## About this exercise
Return each record word for word and omit the pictures.

[Supplied records Boundary: Start]

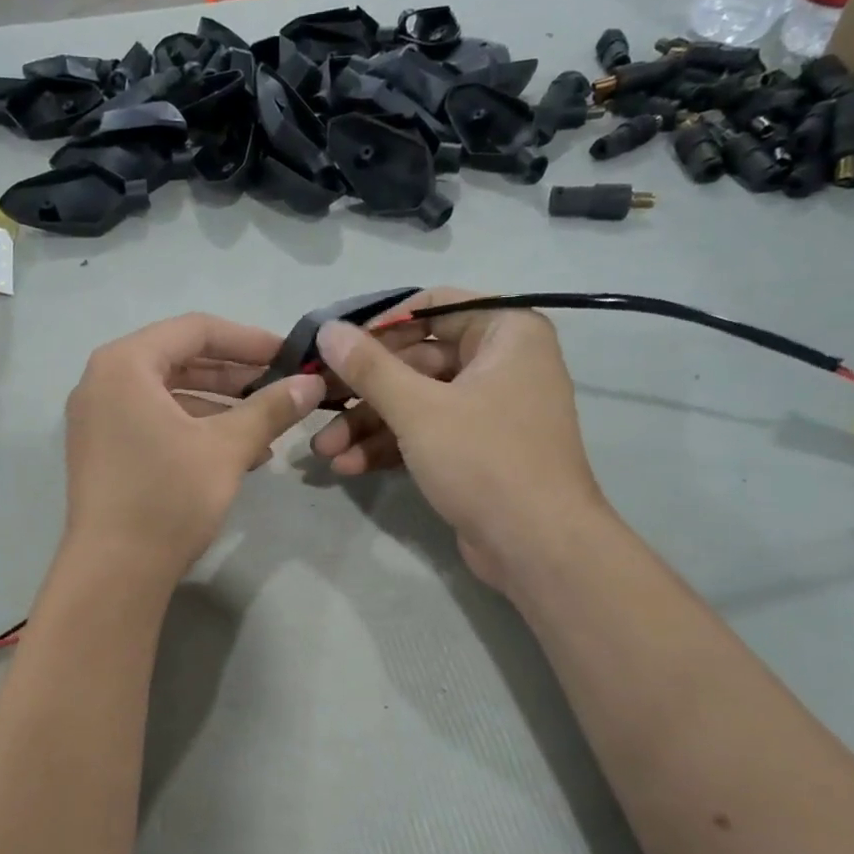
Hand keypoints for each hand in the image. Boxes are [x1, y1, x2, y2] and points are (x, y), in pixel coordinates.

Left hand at [63, 314, 325, 584]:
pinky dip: (194, 430)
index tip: (288, 356)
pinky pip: (154, 422)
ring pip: (169, 396)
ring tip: (267, 429)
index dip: (248, 339)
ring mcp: (98, 418)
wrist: (114, 572)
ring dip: (220, 408)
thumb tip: (310, 385)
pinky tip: (238, 454)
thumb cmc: (168, 496)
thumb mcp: (227, 447)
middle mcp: (103, 381)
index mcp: (125, 364)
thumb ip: (270, 408)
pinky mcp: (103, 451)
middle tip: (281, 389)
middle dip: (235, 376)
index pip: (195, 330)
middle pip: (180, 361)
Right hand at [310, 288, 602, 589]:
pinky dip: (389, 446)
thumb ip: (369, 367)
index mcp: (505, 332)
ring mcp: (488, 409)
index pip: (431, 308)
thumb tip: (327, 329)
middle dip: (363, 390)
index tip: (334, 347)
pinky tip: (347, 465)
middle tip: (316, 403)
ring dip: (367, 425)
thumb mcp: (418, 409)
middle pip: (416, 360)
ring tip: (323, 449)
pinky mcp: (475, 449)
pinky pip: (426, 433)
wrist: (537, 546)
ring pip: (415, 401)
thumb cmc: (484, 459)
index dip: (378, 326)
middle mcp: (500, 363)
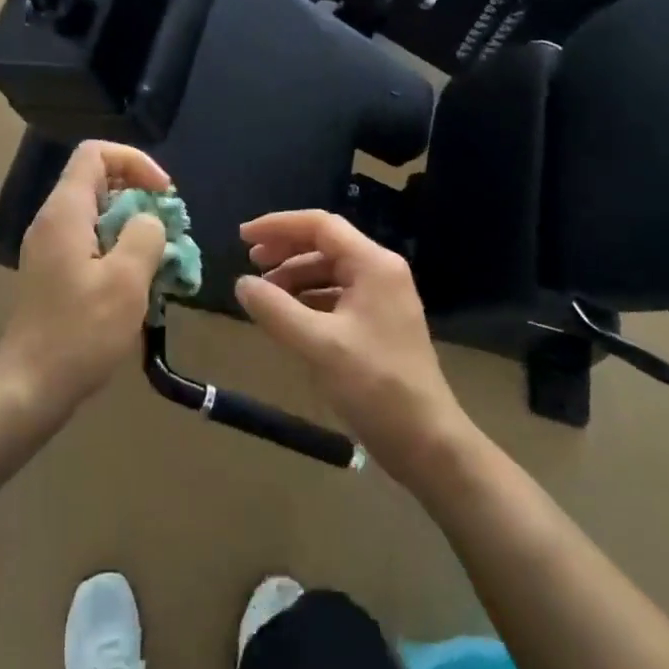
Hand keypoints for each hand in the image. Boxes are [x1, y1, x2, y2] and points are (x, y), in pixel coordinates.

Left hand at [0, 141, 171, 423]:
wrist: (29, 388)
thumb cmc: (80, 332)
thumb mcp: (126, 281)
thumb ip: (145, 236)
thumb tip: (149, 221)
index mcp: (65, 212)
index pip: (95, 153)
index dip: (135, 161)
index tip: (164, 194)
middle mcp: (53, 220)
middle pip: (98, 180)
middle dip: (139, 195)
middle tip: (169, 228)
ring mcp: (50, 247)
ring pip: (97, 213)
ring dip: (133, 225)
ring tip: (160, 257)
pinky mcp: (54, 272)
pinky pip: (90, 241)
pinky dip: (119, 248)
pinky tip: (139, 282)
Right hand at [235, 210, 471, 481]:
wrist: (427, 442)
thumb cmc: (375, 386)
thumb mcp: (318, 345)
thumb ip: (275, 310)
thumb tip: (241, 283)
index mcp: (373, 265)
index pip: (320, 226)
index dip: (278, 226)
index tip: (243, 238)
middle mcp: (380, 272)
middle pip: (325, 244)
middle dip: (285, 250)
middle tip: (250, 264)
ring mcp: (382, 299)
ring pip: (330, 271)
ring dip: (295, 277)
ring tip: (264, 295)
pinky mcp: (378, 324)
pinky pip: (336, 296)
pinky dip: (308, 299)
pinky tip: (288, 317)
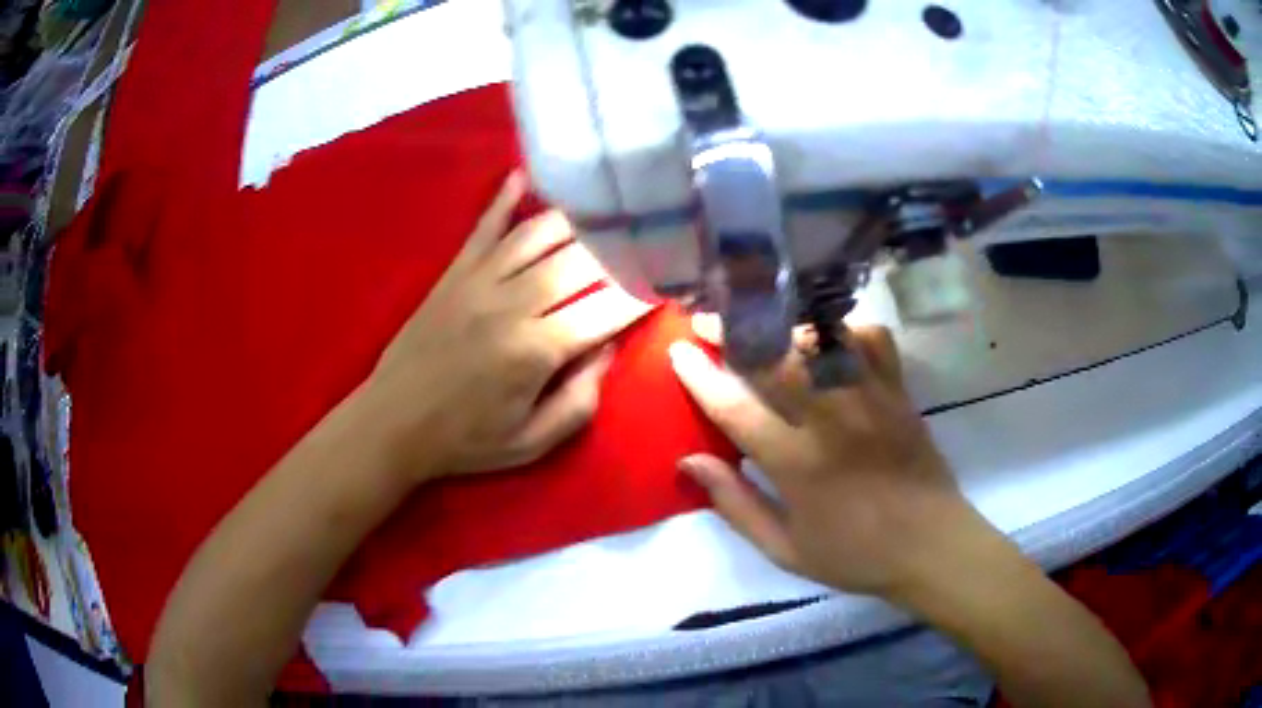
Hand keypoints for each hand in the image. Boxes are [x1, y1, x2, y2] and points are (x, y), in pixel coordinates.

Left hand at [368, 172, 649, 477]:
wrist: (393, 423)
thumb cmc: (466, 441)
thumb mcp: (532, 443)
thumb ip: (580, 401)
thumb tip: (609, 348)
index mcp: (537, 350)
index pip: (609, 309)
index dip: (645, 292)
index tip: (671, 279)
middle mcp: (514, 303)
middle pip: (582, 260)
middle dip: (623, 248)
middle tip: (650, 237)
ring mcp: (480, 280)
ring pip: (540, 233)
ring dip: (579, 220)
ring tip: (609, 210)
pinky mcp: (454, 272)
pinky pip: (484, 226)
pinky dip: (504, 198)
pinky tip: (523, 175)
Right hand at [670, 319, 976, 598]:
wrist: (929, 545)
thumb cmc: (854, 554)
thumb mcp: (784, 549)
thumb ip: (735, 504)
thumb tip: (688, 461)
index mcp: (798, 465)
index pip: (736, 408)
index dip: (701, 376)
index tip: (677, 352)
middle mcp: (832, 420)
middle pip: (774, 358)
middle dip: (732, 332)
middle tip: (706, 320)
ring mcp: (870, 398)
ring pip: (820, 339)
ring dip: (781, 323)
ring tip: (757, 319)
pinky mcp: (898, 390)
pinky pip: (871, 338)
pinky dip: (845, 328)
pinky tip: (827, 337)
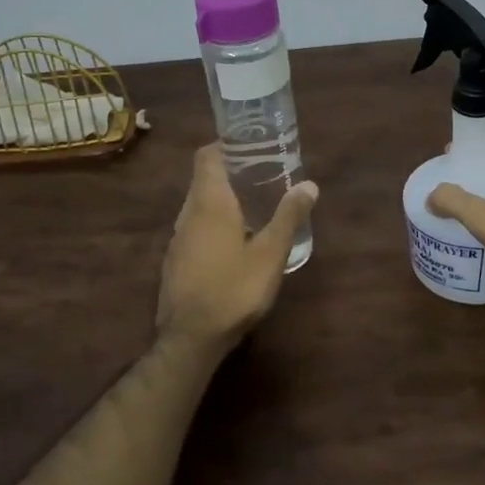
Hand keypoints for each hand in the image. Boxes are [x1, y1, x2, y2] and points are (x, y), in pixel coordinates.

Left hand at [156, 144, 318, 358]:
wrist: (190, 339)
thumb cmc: (233, 289)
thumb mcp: (271, 254)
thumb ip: (288, 217)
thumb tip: (309, 184)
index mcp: (209, 203)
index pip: (207, 156)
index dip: (225, 145)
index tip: (250, 145)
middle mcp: (188, 214)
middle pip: (204, 180)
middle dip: (230, 172)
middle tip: (263, 174)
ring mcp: (177, 239)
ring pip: (199, 205)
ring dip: (222, 199)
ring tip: (254, 205)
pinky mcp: (176, 261)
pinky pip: (195, 228)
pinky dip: (214, 222)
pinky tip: (235, 241)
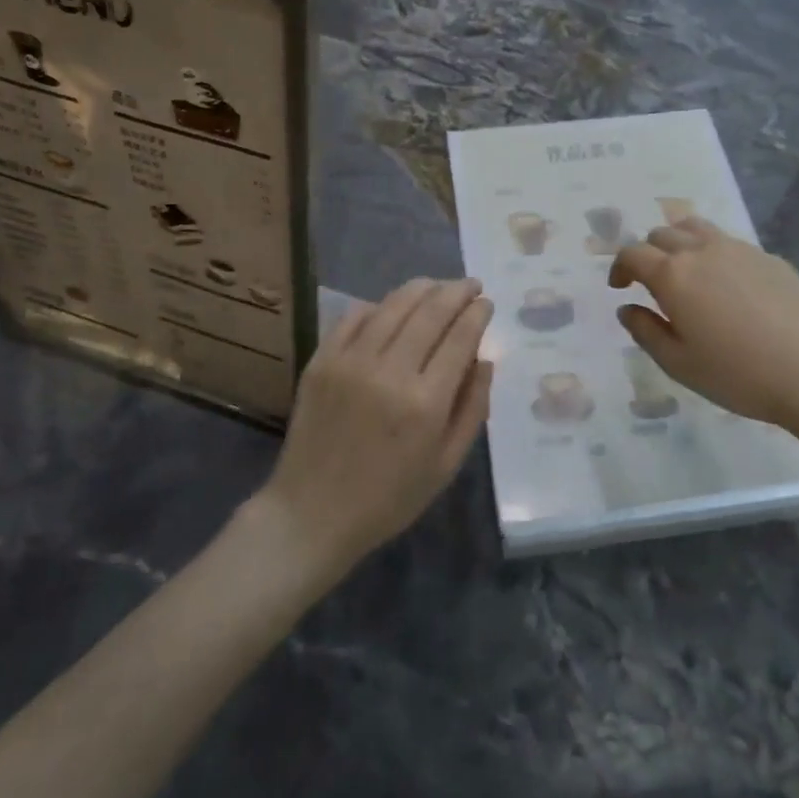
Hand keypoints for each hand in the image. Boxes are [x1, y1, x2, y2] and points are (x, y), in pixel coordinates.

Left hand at [258, 278, 492, 574]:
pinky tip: (392, 306)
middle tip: (470, 285)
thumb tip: (485, 359)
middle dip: (456, 292)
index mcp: (426, 402)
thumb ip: (472, 408)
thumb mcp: (446, 464)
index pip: (460, 337)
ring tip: (437, 286)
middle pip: (431, 312)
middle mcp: (390, 372)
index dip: (477, 313)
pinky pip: (355, 317)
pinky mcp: (322, 360)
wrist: (312, 513)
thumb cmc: (389, 497)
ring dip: (422, 289)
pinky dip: (379, 305)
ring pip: (393, 305)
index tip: (486, 303)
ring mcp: (351, 361)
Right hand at [609, 218, 798, 427]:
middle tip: (650, 282)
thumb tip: (627, 309)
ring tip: (685, 271)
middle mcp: (701, 250)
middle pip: (662, 234)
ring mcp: (739, 249)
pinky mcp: (769, 257)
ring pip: (696, 228)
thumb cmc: (737, 373)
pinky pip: (729, 243)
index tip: (620, 287)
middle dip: (648, 253)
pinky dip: (713, 253)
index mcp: (672, 275)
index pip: (633, 253)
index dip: (619, 267)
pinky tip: (727, 286)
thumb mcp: (678, 364)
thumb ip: (645, 331)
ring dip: (679, 242)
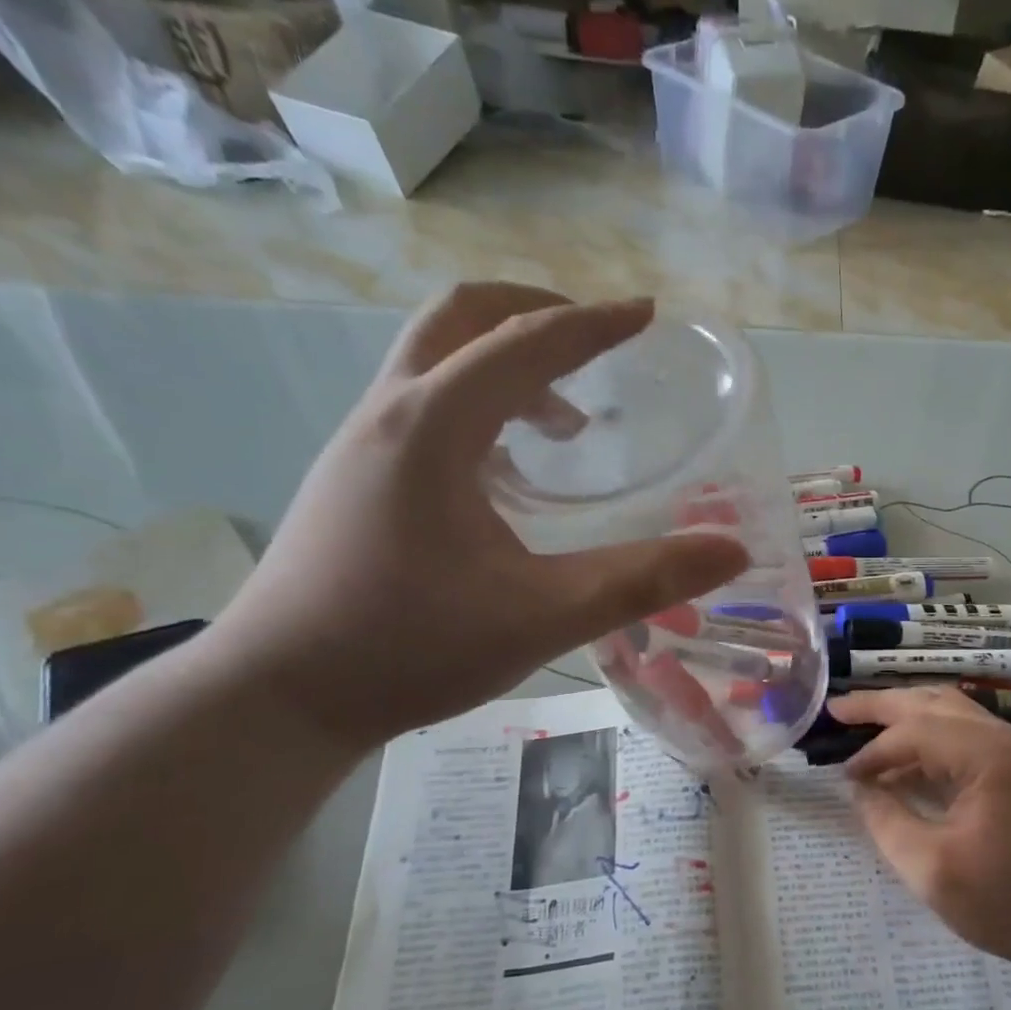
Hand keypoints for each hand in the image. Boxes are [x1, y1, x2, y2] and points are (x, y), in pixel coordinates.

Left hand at [209, 284, 747, 751]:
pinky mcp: (353, 478)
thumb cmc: (410, 648)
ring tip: (566, 421)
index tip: (647, 314)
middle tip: (595, 344)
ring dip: (505, 364)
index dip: (594, 324)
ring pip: (436, 361)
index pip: (526, 343)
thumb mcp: (542, 615)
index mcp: (434, 426)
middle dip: (536, 315)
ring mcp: (362, 444)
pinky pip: (422, 406)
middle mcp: (390, 413)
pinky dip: (477, 406)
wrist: (280, 695)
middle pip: (462, 319)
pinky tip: (508, 473)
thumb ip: (642, 580)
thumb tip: (730, 551)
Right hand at [828, 688, 1010, 975]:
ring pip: (948, 709)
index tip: (843, 776)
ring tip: (863, 720)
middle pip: (930, 702)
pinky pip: (964, 731)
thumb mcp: (932, 871)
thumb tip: (860, 789)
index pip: (913, 732)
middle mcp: (1003, 736)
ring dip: (905, 712)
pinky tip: (906, 755)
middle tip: (836, 710)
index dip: (872, 752)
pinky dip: (928, 734)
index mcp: (986, 755)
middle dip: (879, 705)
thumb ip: (887, 822)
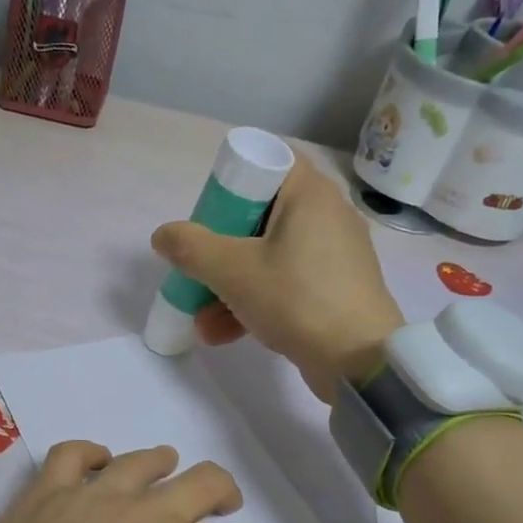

[Supplied records Boundary: End]

## Response to this task
Hand keypoints for each hand in the image. Boxes are [x1, y1, x2, y2] and points are (x, y), in pixel coordinates.

Left hand at [63, 314, 325, 584]:
pinky dip: (194, 430)
index tip: (288, 356)
pinky pip: (154, 422)
ring pip: (169, 396)
ring tip: (267, 429)
index dip: (248, 339)
ring mcp: (98, 418)
wrist: (114, 572)
ring dip: (220, 408)
thumb tip: (310, 385)
pinky tip: (238, 454)
thumb cmc: (168, 496)
thumb mcp: (227, 447)
middle mcp: (103, 381)
index mcp: (125, 364)
thumb ip: (270, 408)
pinky mcp: (103, 451)
middle tip: (281, 389)
middle dip: (235, 376)
index pip: (195, 330)
middle pip: (180, 361)
Right hand at [310, 288, 602, 589]:
pinky dip: (389, 446)
thumb ip: (369, 367)
index mcp: (505, 332)
ring mcp: (488, 409)
index pip: (431, 308)
thumb tip: (327, 329)
middle dip: (363, 390)
index tip: (334, 347)
pinky tip: (347, 465)
middle tip: (316, 403)
ring dip: (367, 425)
thumb mcp: (418, 409)
middle pip: (416, 360)
ring tip: (323, 449)
pinky mcp: (475, 449)
pinky pip: (426, 433)
wrist: (537, 546)
ring pip: (415, 401)
thumb cmc: (484, 459)
index dip: (378, 326)
middle mcp: (500, 363)
Hand keypoints for each hand in the image. Boxes are [x1, y1, x2, y2] and points are (x, y), in pixel coordinates.

Left hand at [0, 141, 171, 423]:
wrist: (29, 388)
thumb cmc: (80, 332)
thumb mcp: (126, 281)
thumb ip: (145, 236)
thumb tip: (149, 221)
index mcp: (65, 212)
index pip: (95, 153)
index dip: (135, 161)
index tip: (164, 194)
middle mcp: (53, 220)
middle pip: (98, 180)
middle dip: (139, 195)
middle tip: (169, 228)
ring mcp: (50, 247)
ring pip: (97, 213)
ring dip: (133, 225)
ring tip: (160, 257)
pinky mcp: (54, 272)
pinky pip: (90, 241)
pinky dip: (119, 248)
pinky tip: (139, 282)
Right hand at [235, 210, 471, 481]:
wrist: (427, 442)
thumb cmc: (375, 386)
thumb mcp: (318, 345)
thumb ip: (275, 310)
thumb tip: (241, 283)
index mcp: (373, 265)
index pip: (320, 226)
index dip: (278, 226)
index tip: (243, 238)
middle mcp: (380, 272)
middle pip: (325, 244)
middle dip: (285, 250)
middle tip: (250, 264)
ring mcp: (382, 299)
ring pip: (330, 271)
ring dip: (295, 277)
ring tip: (264, 295)
pinky mcp: (378, 324)
pinky pip: (336, 296)
pinky dip: (308, 299)
pinky tip: (288, 317)
Hand keypoints for each hand in the image. Boxes are [x1, y1, x2, y2] and points are (x, y), in pixel coordinates.

Left hand at [368, 172, 649, 477]:
wrist: (393, 423)
thumb cmc: (466, 441)
thumb mcp: (532, 443)
thumb ip: (580, 401)
thumb tip: (609, 348)
index mcp: (537, 350)
index pip: (609, 309)
index dip: (645, 292)
index tip: (671, 279)
middle mcp: (514, 303)
middle pip: (582, 260)
middle dip: (623, 248)
middle tip: (650, 237)
ring mcp: (480, 280)
ring pip: (540, 233)
ring dip: (579, 220)
ring tip: (609, 210)
pinky mcp: (454, 272)
pinky pip: (484, 226)
pinky dip: (504, 198)
pinky tip: (523, 175)
Right hand at [670, 319, 976, 598]:
wrist: (929, 545)
thumb cmc: (854, 554)
thumb mcp: (784, 549)
thumb ip: (735, 504)
thumb tip: (688, 461)
index mcp: (798, 465)
index pip: (736, 408)
index dip: (701, 376)
index tip: (677, 352)
middle mcp: (832, 420)
middle pip: (774, 358)
middle dip: (732, 332)
middle tip: (706, 320)
ring mcp: (870, 398)
ring pip: (820, 339)
ring dip: (781, 323)
ring tip: (757, 319)
pinky mcp: (898, 390)
pinky pip: (871, 338)
pinky dip: (845, 328)
pinky tip: (827, 337)
Hand keypoints for each hand in the image. Boxes are [x1, y1, x2, y2] and points are (x, y), in pixel coordinates.

Left hand at [156, 144, 318, 358]:
wrist: (190, 339)
thumb cmc: (233, 289)
thumb mcp: (271, 254)
thumb ip: (288, 217)
thumb tip: (309, 184)
index mcp: (209, 203)
index pip: (207, 156)
index dip: (225, 145)
index tip: (250, 145)
middle mcp: (188, 214)
middle pip: (204, 180)
middle dip: (230, 172)
middle tip: (263, 174)
ring mcp: (177, 239)
ring pip: (199, 205)
ring dip: (222, 199)
ring tip: (254, 205)
pinky mcp: (176, 261)
pinky pip: (195, 228)
pinky dip: (214, 222)
pinky tip: (235, 241)
Hand keypoints for each hand in the image. Boxes are [x1, y1, x2, y2] and points are (x, y), in pixel coordinates.

Left hand at [258, 278, 492, 574]:
pinky tip: (392, 306)
middle tip: (470, 285)
thumb tip: (485, 359)
middle dip: (456, 292)
index mcp: (426, 402)
thumb ip: (472, 408)
thumb mcp: (446, 464)
index pip: (460, 337)
ring tip: (437, 286)
middle pip: (431, 312)
middle mcp: (390, 372)
index dip: (477, 313)
pinky pip: (355, 317)
pinky mcp: (322, 360)
wrist: (312, 513)
thumb cmc: (389, 497)
ring dip: (422, 289)
pinky dip: (379, 305)
ring pip: (393, 305)
index tip: (486, 303)
ring mcp: (351, 361)
Right hand at [609, 218, 798, 427]:
middle tip: (650, 282)
thumb tip: (627, 309)
ring tip: (685, 271)
middle mcp: (701, 250)
middle pip: (662, 234)
ring mcp: (739, 249)
pinky mcp: (769, 257)
ring pip: (696, 228)
thumb cmc: (737, 373)
pinky pip: (729, 243)
index tip: (620, 287)
middle dip: (648, 253)
pinky dip: (713, 253)
index mcp: (672, 275)
index pip: (633, 253)
index dip: (619, 267)
pinky tip: (727, 286)
thumb mcp: (678, 364)
thumb ip: (645, 331)
ring dip: (679, 242)
Hand keypoints for each hand in the image. Boxes are [x1, y1, x2, y2] and points are (x, y), in pixel coordinates.

Left hand at [209, 284, 747, 751]:
pinky mcp: (353, 478)
thumb cmc: (410, 648)
ring tip: (566, 421)
index tip: (647, 314)
middle tip: (595, 344)
ring dip: (505, 364)
index dip: (594, 324)
ring pip: (436, 361)
index pip: (526, 343)
thumb mcp: (542, 615)
index mcp: (434, 426)
middle dip: (536, 315)
ring mcp: (362, 444)
pinky pip: (422, 406)
middle mcp: (390, 413)
pinky dip: (477, 406)
wrist: (280, 695)
middle pip: (462, 319)
pinky tip: (508, 473)
thumb ip: (642, 580)
thumb tip: (730, 551)
Right hand at [828, 688, 1010, 975]:
ring pip: (948, 709)
index tip: (843, 776)
ring tip: (863, 720)
middle pip: (930, 702)
pinky pip: (964, 731)
thumb mcp: (932, 871)
thumb tip: (860, 789)
index pip: (913, 732)
middle mcp: (1003, 736)
ring dip: (905, 712)
pinky tip: (906, 755)
middle tip: (836, 710)
index dip: (872, 752)
pinky dip: (928, 734)
index mcp: (986, 755)
middle dip: (879, 705)
thumb ip: (887, 822)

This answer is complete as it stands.